What is an Older People's Champion?
An Older People’s Champion is an ambassadorial role, held by an elected Councillor.
Their job is to be a link between the council and older people in the local area and to amplify the voices of older people within the council chamber.
Age Scotland and SOPA have produced a role description for the Older People's Champion role which you can find below, or download by clicking here.
Different councils might choose to modify this based on local needs (for instance by appointing more than one Champion if the local authority covers a large geographic area) and individual Champions may adapt how they carry out the role.
However, the role's core purpose of listening to older people and amplifying their voices should be the same across Scotland.
An Older People’s Champion is a Councillor within a local authority who is tasked with working to ensure that older people’s voices are heard.
Broadly, Older People’s Champions raise awareness of issues affecting local older people and work to seek solutions on their behalf. They act as a link between the council and older people in the local area, ensuring their needs are considered in the planning and delivery of policies and services.

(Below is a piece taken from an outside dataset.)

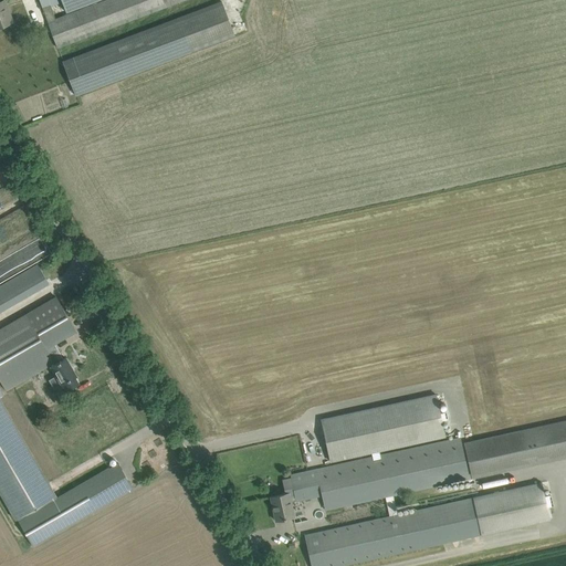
[(0,27),(7,24),(10,23),(4,7),(7,6),(4,0),(0,1),(0,27)]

Their responsibilities might include:
- ensuring older people’s perspectives are understood in every policy area
- collecting and feeding back on older people’s concerns to the council
- leading on council campaigns around older people’s issues
- helping to communicate council policy to older people and the wider community
- acting as the council’s spokesperson on issues relating to older people
- linking up with other council Champions where appropriate – e.g. the Armed Forces and Veterans' Champion
- participating in focus groups and other events
- attending relevant local and national meetings
- working with local organisations, community groups and other stakeholders
The role is apolitical, with a focus on representing the voices of older people from across the local area. We do not anticipate there to be any budgetary implications attached to the role.
Experience of the issues faced by older people would be beneficial but the ability to empathise and represent the views of others is more important. The Champion does not need to be an older person themselves.